--- EXCERPT ---

If the disallowance is issued on an estimated basis, no Section 270A penalty may be assessed
Fact and issue of the case
This appeal filed by the assessee is directed against the order of the ld. Commissioner of Income Tax (Appeals), National Faceless Appeal Centre [NFAC], Delhi, dated 05.07.2022 relevant to the assessment year 2017-2018 in confirming levy of penalty under section 270A of the Income Tax Act, 1961 [“Act” in short].
The appeal filed by the assessee is delayed by 52 days in filing the appeal before the Tribunal. The assessee has filed a petition for condonation of delay in the form of an affidavit and the submissions are reproduced as under:
“1) That we received the order under section 250 of the Income Tax Act, 1961 for the assessment year 2017-18 on 05/07/2022;
2) That, as per the said order, it was found that the penalty order passed under section 270 on 18/09/2021 was dismissed.
3) The appeal against the impugned order, ought to have been filed on or before 09.2022, is now filed on 21/10/2022 with a delay of 48 days.
4) The delay was due to technical glitches in the income tax portal in downloading the order u/s. 250.
5) That we do not stand to gain nor do we have any intention to jeopardize the interest of the revenue by delayed filing of the appeal.”
By way of another affidavit, the assessee’s submissions are as under:
” The appeal papers were sent by courier on 2 1/10/2022 – vide Receipt No. 25103409 for delivery to ITAT, Chennai From the track record of the courier service, it is learnt that it was served on 25/10/2022, thereby the delay was increased from 48 days to 52 days.
The respectful submission is that the delay on account of the delayed service by the courier company is not attributable to the appellant and the further delay of 4 days be viewed liberally.
In view of the above, it is submitted that the delay be condoned, appeal be admitted, submissions be considered and justice be rendered.”
Against the above submissions, the ld. DR has not raised any serious objection. Since the assessee was prevented by reasonable cause, the delay in filing the appeal stands condoned and admitted the same for adjudication.

--- DATA RECORDS ---

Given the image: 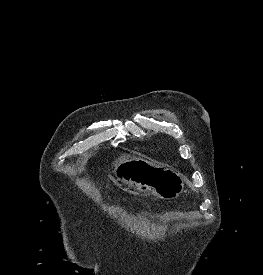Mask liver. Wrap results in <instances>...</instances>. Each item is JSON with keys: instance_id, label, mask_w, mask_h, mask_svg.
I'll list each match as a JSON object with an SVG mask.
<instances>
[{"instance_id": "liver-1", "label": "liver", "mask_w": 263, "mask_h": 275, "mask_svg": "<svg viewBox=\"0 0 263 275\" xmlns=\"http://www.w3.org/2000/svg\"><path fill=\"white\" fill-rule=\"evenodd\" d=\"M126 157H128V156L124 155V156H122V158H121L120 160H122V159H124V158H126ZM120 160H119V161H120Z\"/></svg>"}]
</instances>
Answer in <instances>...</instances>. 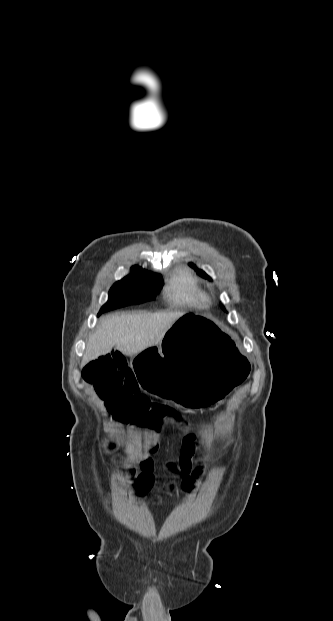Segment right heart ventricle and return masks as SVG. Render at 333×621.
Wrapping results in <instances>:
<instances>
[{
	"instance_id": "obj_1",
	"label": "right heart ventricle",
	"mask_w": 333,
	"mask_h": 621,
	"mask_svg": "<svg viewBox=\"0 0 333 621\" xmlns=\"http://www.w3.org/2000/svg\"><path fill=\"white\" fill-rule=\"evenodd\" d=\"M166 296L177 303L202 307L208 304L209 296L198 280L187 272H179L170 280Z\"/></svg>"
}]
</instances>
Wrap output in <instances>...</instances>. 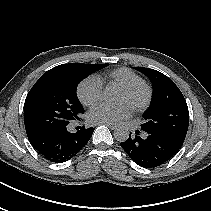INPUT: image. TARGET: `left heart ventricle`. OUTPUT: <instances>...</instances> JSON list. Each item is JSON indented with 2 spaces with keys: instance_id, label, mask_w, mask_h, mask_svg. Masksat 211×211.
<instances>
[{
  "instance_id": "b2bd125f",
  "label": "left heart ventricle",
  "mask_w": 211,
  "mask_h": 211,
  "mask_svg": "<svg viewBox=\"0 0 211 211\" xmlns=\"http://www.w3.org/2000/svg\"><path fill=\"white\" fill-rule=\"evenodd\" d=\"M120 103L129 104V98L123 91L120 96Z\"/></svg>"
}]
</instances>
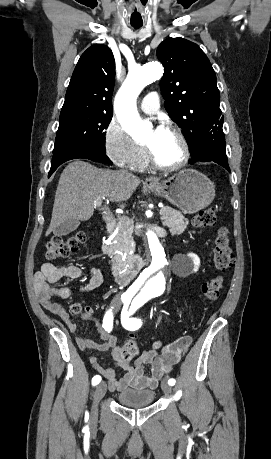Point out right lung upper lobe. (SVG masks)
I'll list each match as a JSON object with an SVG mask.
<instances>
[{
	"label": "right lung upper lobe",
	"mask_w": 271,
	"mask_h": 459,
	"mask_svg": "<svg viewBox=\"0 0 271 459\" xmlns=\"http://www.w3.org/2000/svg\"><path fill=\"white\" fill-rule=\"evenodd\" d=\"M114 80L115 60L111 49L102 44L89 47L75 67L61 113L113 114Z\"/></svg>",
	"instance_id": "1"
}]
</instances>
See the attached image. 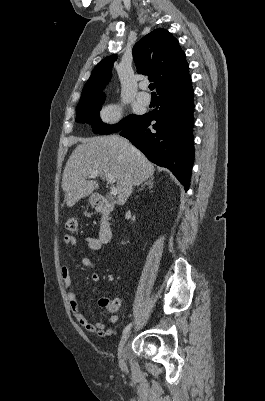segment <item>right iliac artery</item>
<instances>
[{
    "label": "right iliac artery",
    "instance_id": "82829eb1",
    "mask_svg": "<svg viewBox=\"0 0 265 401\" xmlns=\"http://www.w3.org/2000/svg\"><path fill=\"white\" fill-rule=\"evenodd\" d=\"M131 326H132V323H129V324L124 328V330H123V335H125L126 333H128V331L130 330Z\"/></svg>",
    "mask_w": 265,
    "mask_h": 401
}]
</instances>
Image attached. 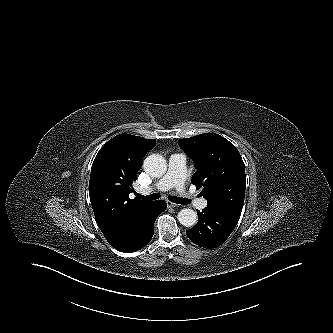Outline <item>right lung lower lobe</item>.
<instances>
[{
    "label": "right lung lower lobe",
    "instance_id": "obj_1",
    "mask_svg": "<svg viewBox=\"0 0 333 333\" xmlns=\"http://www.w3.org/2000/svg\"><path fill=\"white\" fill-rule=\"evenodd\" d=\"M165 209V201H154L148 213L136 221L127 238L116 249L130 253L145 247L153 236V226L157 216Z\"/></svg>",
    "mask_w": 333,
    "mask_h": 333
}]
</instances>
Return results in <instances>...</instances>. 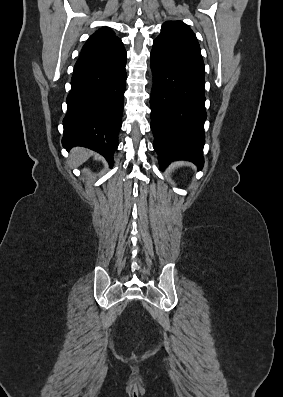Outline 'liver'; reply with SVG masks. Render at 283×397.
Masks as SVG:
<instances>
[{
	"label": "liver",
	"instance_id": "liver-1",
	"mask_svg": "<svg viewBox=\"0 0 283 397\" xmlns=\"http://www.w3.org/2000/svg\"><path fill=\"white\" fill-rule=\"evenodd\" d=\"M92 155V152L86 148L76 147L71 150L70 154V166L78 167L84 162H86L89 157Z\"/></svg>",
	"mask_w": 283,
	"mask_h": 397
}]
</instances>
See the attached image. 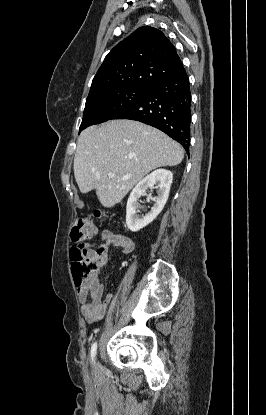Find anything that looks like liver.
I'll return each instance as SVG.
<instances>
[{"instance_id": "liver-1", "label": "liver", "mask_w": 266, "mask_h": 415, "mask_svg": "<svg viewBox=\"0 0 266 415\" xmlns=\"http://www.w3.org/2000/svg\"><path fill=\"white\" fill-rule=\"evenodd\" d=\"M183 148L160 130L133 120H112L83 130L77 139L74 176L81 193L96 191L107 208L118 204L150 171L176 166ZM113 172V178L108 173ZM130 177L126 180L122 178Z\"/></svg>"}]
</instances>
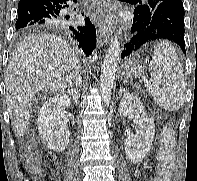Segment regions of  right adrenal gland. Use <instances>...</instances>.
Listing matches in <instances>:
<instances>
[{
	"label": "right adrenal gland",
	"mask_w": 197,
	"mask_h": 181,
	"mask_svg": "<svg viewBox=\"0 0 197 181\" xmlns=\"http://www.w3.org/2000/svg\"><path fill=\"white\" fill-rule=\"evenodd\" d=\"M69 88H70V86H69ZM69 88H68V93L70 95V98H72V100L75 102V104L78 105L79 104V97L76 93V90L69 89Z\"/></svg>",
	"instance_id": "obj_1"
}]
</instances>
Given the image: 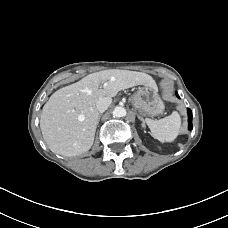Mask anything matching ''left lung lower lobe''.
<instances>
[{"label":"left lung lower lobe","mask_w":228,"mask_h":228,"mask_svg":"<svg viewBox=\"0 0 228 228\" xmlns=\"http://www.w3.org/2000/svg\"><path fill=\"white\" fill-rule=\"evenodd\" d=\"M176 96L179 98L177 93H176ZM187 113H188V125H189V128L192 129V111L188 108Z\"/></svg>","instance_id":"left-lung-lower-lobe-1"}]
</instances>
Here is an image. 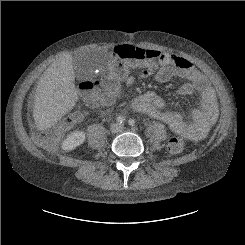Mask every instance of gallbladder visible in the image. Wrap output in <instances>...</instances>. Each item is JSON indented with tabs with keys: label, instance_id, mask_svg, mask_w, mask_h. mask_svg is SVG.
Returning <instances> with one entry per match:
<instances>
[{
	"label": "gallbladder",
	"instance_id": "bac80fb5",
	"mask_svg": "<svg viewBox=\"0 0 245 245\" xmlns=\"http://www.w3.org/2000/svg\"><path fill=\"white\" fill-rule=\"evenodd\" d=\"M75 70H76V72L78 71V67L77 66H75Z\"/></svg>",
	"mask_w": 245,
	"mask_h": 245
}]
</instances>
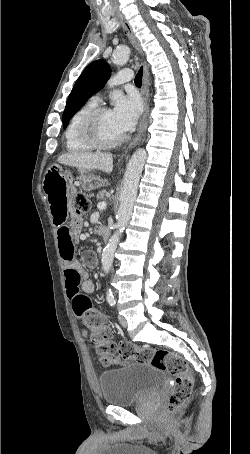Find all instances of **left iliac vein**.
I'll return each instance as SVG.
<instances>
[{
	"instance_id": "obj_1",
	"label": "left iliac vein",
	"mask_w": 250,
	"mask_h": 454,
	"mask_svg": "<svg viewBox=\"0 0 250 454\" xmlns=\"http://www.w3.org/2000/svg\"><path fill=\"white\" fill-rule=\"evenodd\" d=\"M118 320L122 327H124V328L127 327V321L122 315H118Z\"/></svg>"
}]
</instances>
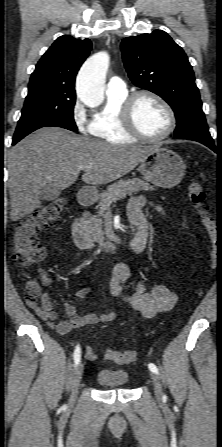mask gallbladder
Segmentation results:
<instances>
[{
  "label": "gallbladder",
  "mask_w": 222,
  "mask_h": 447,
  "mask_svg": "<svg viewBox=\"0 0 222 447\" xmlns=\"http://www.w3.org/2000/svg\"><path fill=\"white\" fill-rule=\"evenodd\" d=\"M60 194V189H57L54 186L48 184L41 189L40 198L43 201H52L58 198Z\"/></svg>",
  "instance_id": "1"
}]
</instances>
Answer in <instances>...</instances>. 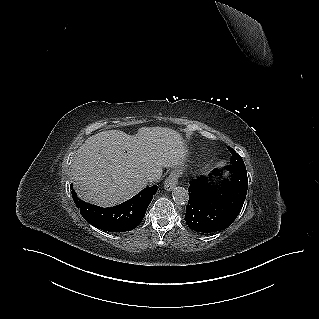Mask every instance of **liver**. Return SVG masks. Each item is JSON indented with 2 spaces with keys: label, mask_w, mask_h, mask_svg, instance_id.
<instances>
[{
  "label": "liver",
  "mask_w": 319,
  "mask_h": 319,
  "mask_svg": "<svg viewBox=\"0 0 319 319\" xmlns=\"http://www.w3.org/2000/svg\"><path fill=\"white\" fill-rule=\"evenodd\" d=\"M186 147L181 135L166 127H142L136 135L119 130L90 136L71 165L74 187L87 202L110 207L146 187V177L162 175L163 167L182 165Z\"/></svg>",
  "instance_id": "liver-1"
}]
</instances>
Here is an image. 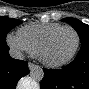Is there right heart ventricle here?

---

◆ TASKS TO COMPLETE
1 – According to the first affidavit in the tax appeal ruling, what caused the delay in filing the appeal?
2 – Carry the tax appeal ruling forward from its last sentence.

◆ RESULTS OF THE TASKS
1 – Technical glitches in the income tax portal in downloading the order under section 250.

2 –
Facts are, in brief, that the assessee company filed its return of income for the assessment year 2017-18 on 27.10.2017 declaring total income at ₹.19,25,62,355/-. The return filed by the assessee was processed under section 143(1) of the Act. Subsequently, the case was selected under CASS for complete scrutiny and notice under section 143(2) of the Act was issued calling explanation from the assessee. After considering the explanations of the assessee and verifying the records, the assessment was completed under section 143(3) of the Act dated 06.12.20 19. In the assessment order, while scrutinizing the profit and loss account of the assessee, the Assessing Officer has noted that the assessee has claimed a sum of ₹. 1,01,64,738/- on account of repairs and maintenance. While going through the same, it was also noted that the expenditure incurred towards repair and maintenance, contains certain capital items of expenditure to the extent of ₹.20,32,948/- for which the assessee has not offered satisfactory explanation. Therefore, the sum of ₹.20,32,948/- was disallowed and added to the returned income of the assessee.
Subsequently, the Assessing Officer has initiated penalty proceedings under section 270A of the Act by issue of a show-cause notice dated 06.12.2019. After considering the replies filed by the assessee, the Assessing Officer finalized the penalty proceedings and passed an order dated 18.09.2021 levying penalty of ₹.5,70,222/- under section 270A of the Act for under-reporting of income in respect of the repair & maintenance expenses of ₹.20,32,948/- subjected to disallowance in the assessment order. On appeal, the ld. CIT(A) confirmed the penalty levied under section 270A of the Act.
On being aggrieved, the assessee is in appeal before the Tribunal. Before us, the ld. Counsel for the assessee has submitted that the total expenditure incurred by the assessee was ₹.1 ,01 ,64,738/- and the Assessing officer has disallowed 20% of the expenditure on estimated basis and therefore, penalty under section 270A of the Act for ₹.5,70,222/- cannot be levied. Thus, the ld. Counsel prayed for deleting the penalty confirmed by the ld. CIT(A).
Observation of the court
On the other hand, the ld. DR strongly supported the orders of authorities below.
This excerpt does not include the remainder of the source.